▶ [Prompt]: Each entry below should be echoed exactly, with pictures omitted.

*** Data to examine Section Begins ***

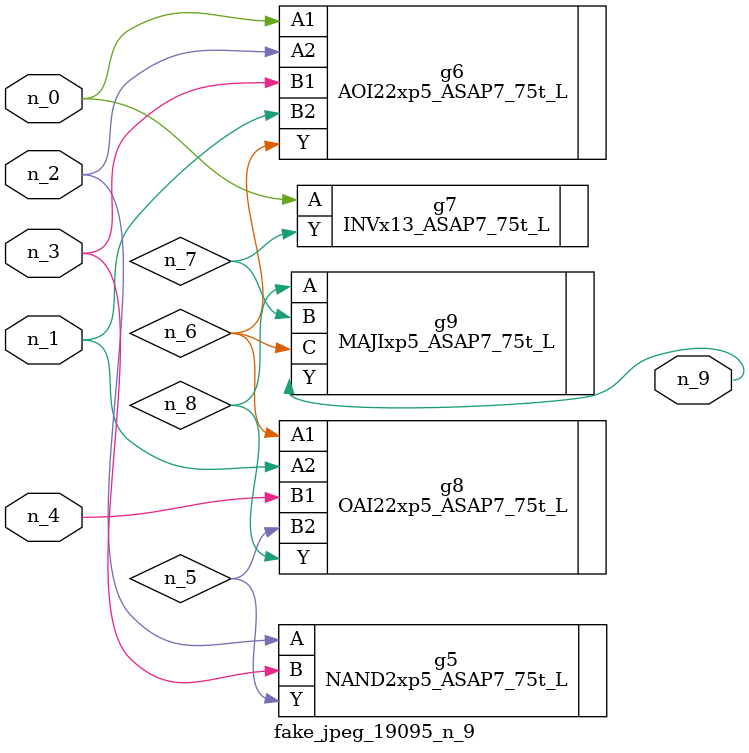
<source format=v>
module fake_jpeg_19095_n_9 (n_3, n_2, n_1, n_0, n_4, n_9);

input n_3;
input n_2;
input n_1;
input n_0;
input n_4;

output n_9;

wire n_8;
wire n_6;
wire n_5;
wire n_7;

NAND2xp5_ASAP7_75t_L g5 ( 
.A(n_2),
.B(n_3),
.Y(n_5)
);

AOI22xp5_ASAP7_75t_L g6 ( 
.A1(n_0),
.A2(n_2),
.B1(n_3),
.B2(n_1),
.Y(n_6)
);

INVx13_ASAP7_75t_L g7 ( 
.A(n_0),
.Y(n_7)
);

OAI22xp5_ASAP7_75t_L g8 ( 
.A1(n_6),
.A2(n_1),
.B1(n_4),
.B2(n_5),
.Y(n_8)
);

MAJIxp5_ASAP7_75t_L g9 ( 
.A(n_8),
.B(n_7),
.C(n_6),
.Y(n_9)
);


endmodule
</source>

*** Data to examine Section Ends ***

▶ [Solution below]:
<source format=v>
module fake_jpeg_19095_n_9 (n_3, n_2, n_1, n_0, n_4, n_9);

input n_3;
input n_2;
input n_1;
input n_0;
input n_4;

output n_9;

wire n_8;
wire n_6;
wire n_5;
wire n_7;

NAND2xp5_ASAP7_75t_L g5 ( 
.A(n_2),
.B(n_3),
.Y(n_5)
);

AOI22xp5_ASAP7_75t_L g6 ( 
.A1(n_0),
.A2(n_2),
.B1(n_3),
.B2(n_1),
.Y(n_6)
);

INVx13_ASAP7_75t_L g7 ( 
.A(n_0),
.Y(n_7)
);

OAI22xp5_ASAP7_75t_L g8 ( 
.A1(n_6),
.A2(n_1),
.B1(n_4),
.B2(n_5),
.Y(n_8)
);

MAJIxp5_ASAP7_75t_L g9 ( 
.A(n_8),
.B(n_7),
.C(n_6),
.Y(n_9)
);


endmodule
</source>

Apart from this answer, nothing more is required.